Known or suspected deleterious germline SVs were identified using Illumina genome sequencing across a cohort of 669 advanced cancer patients with paired tumor genome and transcriptome sequencing. Candidate SVs were subsequently assessed by Oxford Nanopore long-read sequencing.
Nanopore sequencing confirmed eight simple pathogenic or likely pathogenic SVs, resolving three additional variants whose impact could not be fully elucidated through short-read sequencing. A recurrent sequencing artifact on chromosome 16p13 and one complex rearrangement on chromosome 5q35 were subsequently classified as likely benign, obviating the need for further clinical assessment. Variant configuration was further resolved in one case with a complex pathogenic rearrangement affecting TSC2.

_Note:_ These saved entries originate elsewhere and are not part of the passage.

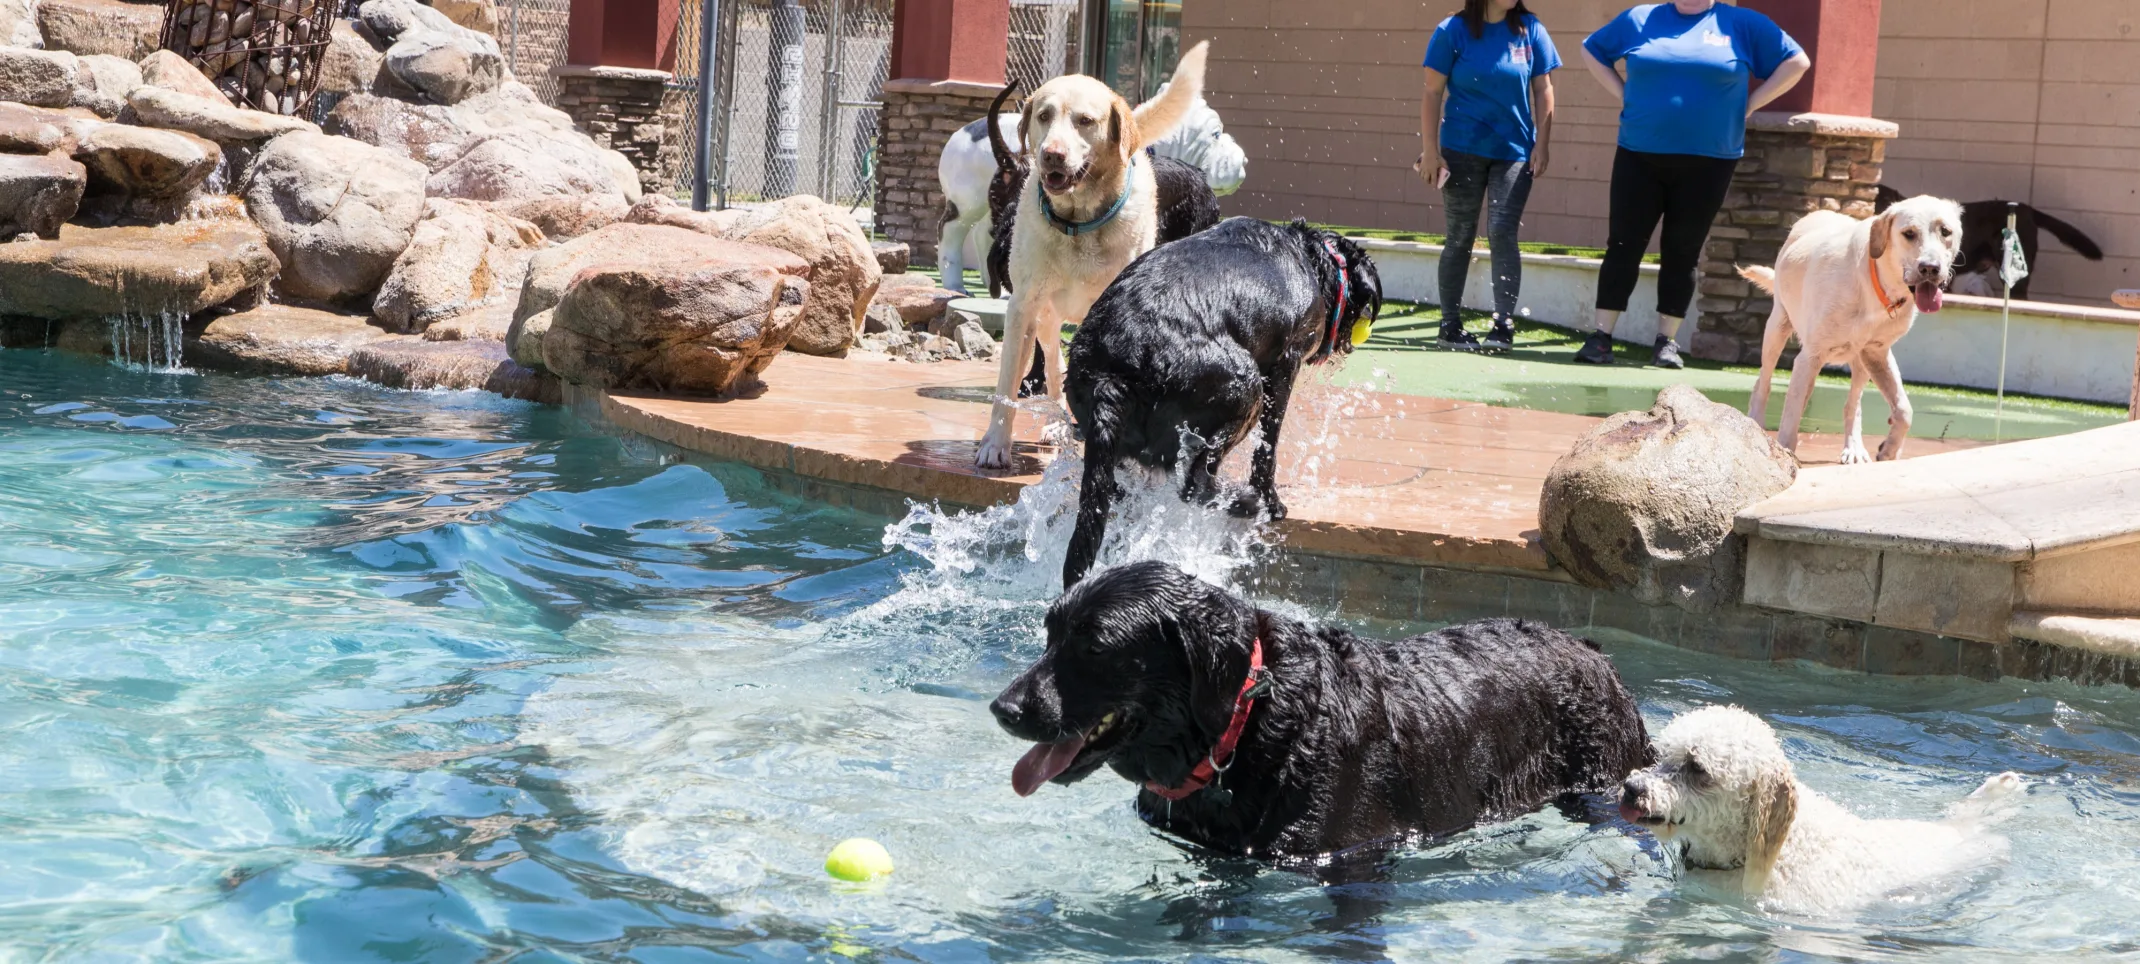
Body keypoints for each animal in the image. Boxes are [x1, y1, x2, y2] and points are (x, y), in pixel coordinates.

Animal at [980, 43, 1215, 473]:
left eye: (1086, 121)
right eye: (1043, 115)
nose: (1052, 155)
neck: (1079, 225)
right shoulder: (1023, 307)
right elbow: (1009, 383)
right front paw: (995, 445)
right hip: (1045, 318)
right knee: (1051, 365)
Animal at [1061, 218, 1378, 586]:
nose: (1350, 346)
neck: (1309, 258)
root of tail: (1112, 376)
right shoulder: (1285, 364)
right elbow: (1267, 448)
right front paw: (1271, 502)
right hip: (1244, 388)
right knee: (1195, 483)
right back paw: (1244, 501)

Schematic representations of candidate structural variants resolved using long-read sequencing
(a) A recurrent event identified in cases 1, 2, and 3 and predicted to be pathogenic was reinterpreted as a likely benign intronic variant based on Oxford nanopore sequencing. Illumina short-read genome sequencing data supported a long-range inversion on chromosome 16p13 with breakpoints in IFT140 and TSC2 (upper), while nanopore sequencing data showed an insertion in intron 30 of IFT140 likely arising from an Alu element in intron 16 of TSC2 (lower). (b, c) A pathogenic complex variant in case 4 (b) and a likely benign variant in case 5 (c) characterized by nanopore sequencing. The path of long-read alignments to the reference genome is denoted by a solid black arrow, indicating the putative direction of DNA replication on the variant allele with dashed lines indicating positions of template switching and reinitiation of replication.
These findings demonstrate that long-read sequencing can improve the validation, resolution, and classification of germline SVs. This has important implications for return of results, cascade carrier testing, cancer screening, and prophylactic interventions.